(What you will do)
Can you resume the passage below about Egon Tausch and his Chronicles articles, starting right after its last sentence?

In 2007, Egon’s magnificent article “Gott Mit Uns,” a history of German settlers in Texas, won generous attention for Chronicles.  Among other things, it included the largely untold story of the Texas Germans’ enthusiastic contribution to the Southern cause during the War Between the States.  Historians like Tausch, though better researchers and writers than the lot of well-paid and celebrated scholars of academe, are rarely given a voice, because their research contradicts the dominant narrative that is not to be questioned.  In this case, as Egon showed, the Texas Germans were not rabid oppressors of blacks but, from their own historical memory, hated the depredations of an overweening, oppressive federal government and New England-led monoculture.  “German social life centered on the Turnvereine (athletic clubs),” he wrote.  “When the National Turnvereine denounced the South in 1859, all Texas Turnvereine immediately seceded, anticipating the Confederacy by two years.”  And having pored over the historical record with the precision of a lawyer, he could say with confidence, “No Texas German voted for Lincoln.”

Perhaps most poignant was Egon’s 2015 story of his own family, especially his father, “Paterfamilias.”  This piece was a labor of love for him, and we spent hours on the phone getting every word right.  I am still struck by the first two lines, which show how he was of the persuasion many of us half-jokingly call “paleo,” enamored neither of today’s left nor today’s “right” and their ideological categories:

In America today, we seem to face two alternatives: accepting hordes of invaders with alien cultures and ideologies, who are unwilling to assimilate and whose presence endangers the vestiges of our civilization; or homogenizing America into a rootless, soulless melting pot—a “proposition nation” without a past or local or family customs.

 

Families and learning matter.

Before the article was published, Egon sent me a package containing several old family photos, anticipating I wouldn’t be able to use them, but wanting me at least to see them.  I removed one of them carefully from a frame, scanned it, photoshopped the imperfections of old paper scratches, and put it, along with others, into the May 2015 issue.  I was certain he would be pleased when the finished product arrived in the mail.  And he was pleased, very gratefully so, except—I’d misidentified his mother in a caption accompanying the scanned picture, making Egon by implication the son of Mrs. Fulgencio Batista.  It was a photo of a diplomatic dinner in Havana, with Egon’s parents and the Batistas together at table.  Anyone who’s read the article knows that, like his home, Egon’s life was a living narrative of American history, with story after story of experiences that almost defy belief.

(Records provided)
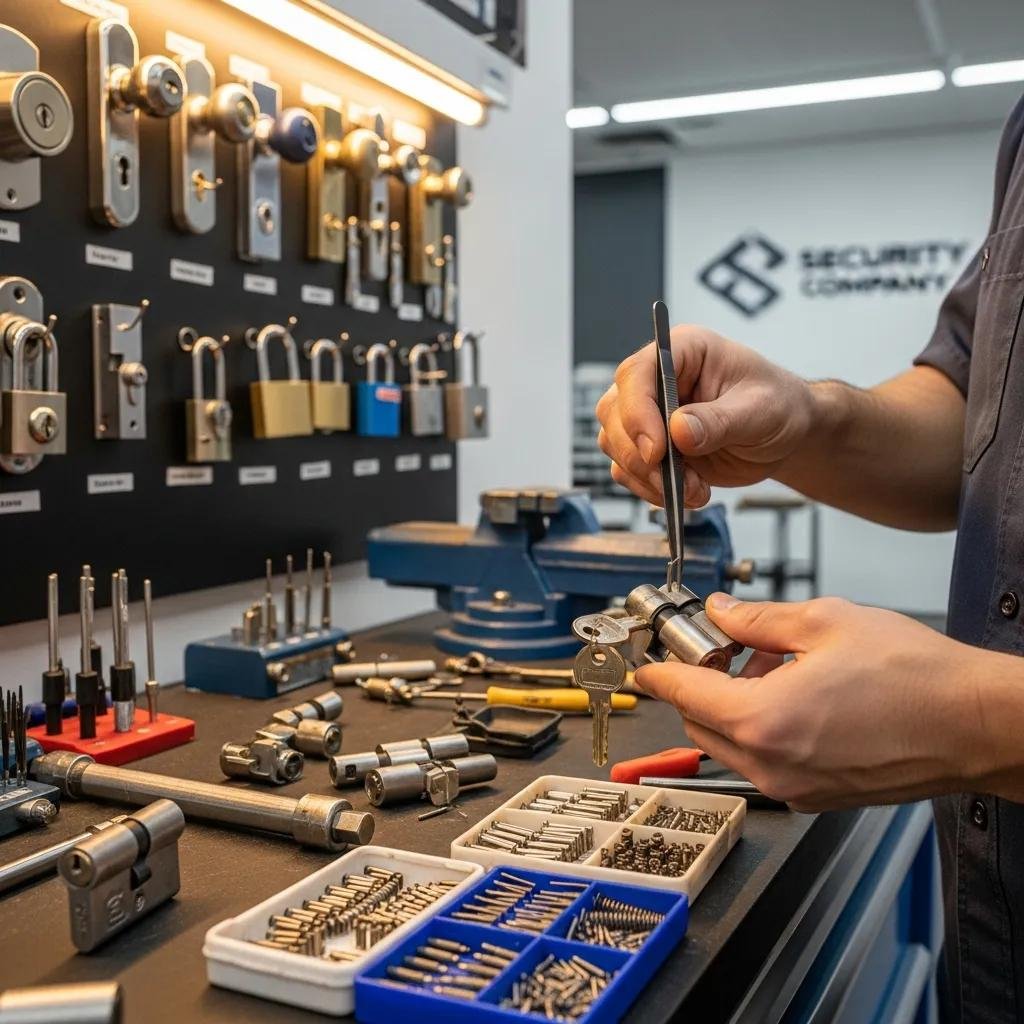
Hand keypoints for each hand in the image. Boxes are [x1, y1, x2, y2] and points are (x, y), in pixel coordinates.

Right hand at [596, 324, 816, 506]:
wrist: (784, 436)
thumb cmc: (778, 407)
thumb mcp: (761, 410)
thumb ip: (720, 420)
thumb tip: (678, 431)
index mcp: (683, 351)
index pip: (637, 373)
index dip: (637, 412)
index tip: (656, 450)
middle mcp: (657, 379)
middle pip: (614, 411)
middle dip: (640, 454)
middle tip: (675, 481)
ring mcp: (648, 414)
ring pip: (614, 443)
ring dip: (647, 476)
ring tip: (694, 489)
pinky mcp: (649, 446)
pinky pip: (627, 470)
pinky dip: (650, 489)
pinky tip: (688, 492)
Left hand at [632, 593, 993, 810]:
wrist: (977, 724)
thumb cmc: (915, 676)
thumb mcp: (825, 623)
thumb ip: (758, 619)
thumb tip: (722, 613)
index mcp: (763, 722)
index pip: (683, 695)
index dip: (660, 672)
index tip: (647, 662)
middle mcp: (772, 765)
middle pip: (700, 724)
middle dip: (701, 684)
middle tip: (727, 646)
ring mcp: (795, 788)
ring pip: (731, 745)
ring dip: (733, 706)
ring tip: (773, 664)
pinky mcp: (817, 796)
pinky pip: (765, 760)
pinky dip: (761, 728)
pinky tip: (794, 693)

(Result for this exercise)
When we went to Washington, my father became chief of the Military District of Washington and cofounder of the CIC, later the CIA.  During the Korean War, he was G-2 (Intelligence) and “listener” to the North Korean screamer at the “peace talks” and POW exchange at Panmunjom, though he did get decorated for some combat and was shot in the finger.  When he was up for general, he was short-stopped in Congress for still-unknown reasons by Clare Boothe Luce . . .

Whenever he’d submit an article for publication, he’d call to remind me, “Aaron, please, please do not think you have to publish this on account of our friendship or loyalty.”  I’d assure him I wouldn’t (though perhaps I would’ve), but then again I didn’t have to weigh such a decision.  His writing was always interesting—and principled.

America may have forgotten many of her people, but her loyal son, Egon Richard Tausch, never forgot her.  His anger kindled at those who despised and sought to diminish the American, Southern, and Texas patrimony, yet he fought back not with vitriolic ad hominem attacks but with fact and memory.  The American heroes of the Alamo—Travis, Bowie, Crockett—were his, forever making that last stand against the invader who would breach the wall and steal liberty and identity.  And Egon fought to make sure they remained ours.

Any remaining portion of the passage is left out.